Better, perhaps, but heartbreaking. Celeste decided that she could no longer stay in Johnson County—or in Kansas at all. If she did, she would always be watching for Mike. She would have to force herself not to glance over from the freeway to see if his red truck was parked in front of his town house. In a way, losing Mike had thrown her into delayed grief for John. Until now, she had managed to blunt the worst pain because Mike needed her. Now, for the first time in two decades, she had no man in her life.

It was difficult for Celeste to leave her mother and her friends. She spent time in her backyard, wondering if she could take along cuttings of the plants she had cared for. It didn’t matter; she and her sons needed to leave. She put her house on the market.

Debora was transferred to an “isolation pod” in the I-MAX section of the Topeka Correctional Facility. Perhaps her last glimpse of freedom came along the Kansas Turnpike, Route 70, during the trip of some 60 miles from Olathe. The route passed through Lawrence, site of the University of Kansas, and the city where Mike was born.

The Kansas Turnpike is not particularly scenic. Travelers can stop at combination fast-food restaurants and gas stations, but, of course, the vehicle that carried Debora to prison did not stop. She had been to Topeka only eight months before, when she voluntarily committed herself to the Menninger Clinic. Her new living quarters would be far less plush.

The prisoner van went through the last toll booth before Topeka and almost immediately turned right. The route to the women’s section of the Topeka Correctional Facility led away from the Beltway that circles Topeka, through scrubby trees, and then turned left onto Southeast Rice Road.

The prison itself sat on the left side of the road, across from a neighborhood of small, nondescript houses. Close to the road were picnic tables and swings, and, beyond that, a reception building. But the van bringing Debora followed a meandering prison road that cut off to the right, past massive reddish stone buildings that had weathered decade after decade of Kansas winters and summers, up to a low building with fences and cages and razor wire and a tower where a guard watched.

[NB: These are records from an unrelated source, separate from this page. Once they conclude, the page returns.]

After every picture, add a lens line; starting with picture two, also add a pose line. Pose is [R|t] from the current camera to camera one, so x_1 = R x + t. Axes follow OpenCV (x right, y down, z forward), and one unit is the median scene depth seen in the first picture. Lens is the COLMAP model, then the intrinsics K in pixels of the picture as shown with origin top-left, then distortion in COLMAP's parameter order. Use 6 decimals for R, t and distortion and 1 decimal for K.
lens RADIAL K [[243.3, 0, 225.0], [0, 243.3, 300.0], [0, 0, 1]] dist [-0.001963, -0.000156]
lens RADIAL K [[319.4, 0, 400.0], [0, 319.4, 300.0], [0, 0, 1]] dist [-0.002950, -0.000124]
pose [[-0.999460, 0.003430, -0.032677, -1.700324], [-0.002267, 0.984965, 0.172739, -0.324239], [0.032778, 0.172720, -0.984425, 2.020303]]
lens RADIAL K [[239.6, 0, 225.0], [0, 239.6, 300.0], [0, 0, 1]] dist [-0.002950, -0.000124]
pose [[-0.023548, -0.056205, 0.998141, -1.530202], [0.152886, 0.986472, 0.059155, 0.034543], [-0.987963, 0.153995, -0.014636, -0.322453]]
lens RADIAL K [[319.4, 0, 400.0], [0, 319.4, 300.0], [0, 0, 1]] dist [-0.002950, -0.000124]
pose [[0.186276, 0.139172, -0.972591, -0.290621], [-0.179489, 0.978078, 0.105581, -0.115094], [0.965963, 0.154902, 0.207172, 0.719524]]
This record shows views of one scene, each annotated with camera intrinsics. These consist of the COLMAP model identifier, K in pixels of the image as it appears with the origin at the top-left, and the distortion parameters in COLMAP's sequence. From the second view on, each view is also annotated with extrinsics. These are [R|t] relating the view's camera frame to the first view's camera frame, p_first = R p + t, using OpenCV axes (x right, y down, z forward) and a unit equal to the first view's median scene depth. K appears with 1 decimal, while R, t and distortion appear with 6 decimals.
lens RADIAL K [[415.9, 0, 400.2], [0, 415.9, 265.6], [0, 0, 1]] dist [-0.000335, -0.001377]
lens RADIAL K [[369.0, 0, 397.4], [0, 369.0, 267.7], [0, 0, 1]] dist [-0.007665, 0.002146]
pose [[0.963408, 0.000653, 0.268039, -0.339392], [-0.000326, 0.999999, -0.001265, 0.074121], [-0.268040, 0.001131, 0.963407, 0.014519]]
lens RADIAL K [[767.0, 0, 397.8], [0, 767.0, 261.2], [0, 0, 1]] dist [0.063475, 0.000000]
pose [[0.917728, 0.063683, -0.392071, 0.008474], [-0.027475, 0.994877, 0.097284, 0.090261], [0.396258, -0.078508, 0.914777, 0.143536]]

Dr. Debora Jones Green was now Prisoner #63205.

Her hard forty began in isolation. She could have no visitors as she acclimated to prison, took the mental and physical tests required of all those in the “fish tank,” and prepared for her time in the most secure facility on the prison’s grounds.

If the Peru trip had been an “icon,” as Mike had called it in his unread statement, it was a marker too. Just a year ago, Debora and Mike had appeared to be totally “married,” and Debora had been so witty and hilarious that she kept everyone on the “dream trip” laughing. In isolation, she must have dwelled on thoughts of all she had thrown away, and dreamed about her other life as she slept.

In every sense, her life had turned to ashes.

Mike faced yet another surgery. In June, he had journeyed to the Mayo Clinic in Rochester, Minnesota, to undergo tests on his heart and brain. Some of the results had been encouraging. The neurological tests, the neuropsychiatric tests, and the CAT scans of his brain were all normal. However, the treadmill test for oxygen consumption and the echocardiogram reconfirmed that his heart’s mitral valve was damaged. Mike knew the inevitable progression of such a condition. Without open-heart surgery to close the damaged valve, he would develop congestive heart failure, which would result in irreversible heart damage. But he had to recover from his brain surgery before he could undergo the mitral valve repair. He was weak, but he was impatient. He wanted to get back to work; it had been eight months now, and he missed his practice.

Two months later, Mike was admitted to the Mayo Clinic; and on August 2, he underwent surgery for mitral valve repair. The operation seemed to go well and Mike was released to return home. But back in Kansas then he suffered a frightening and often fatal complication: cardiac tamponade.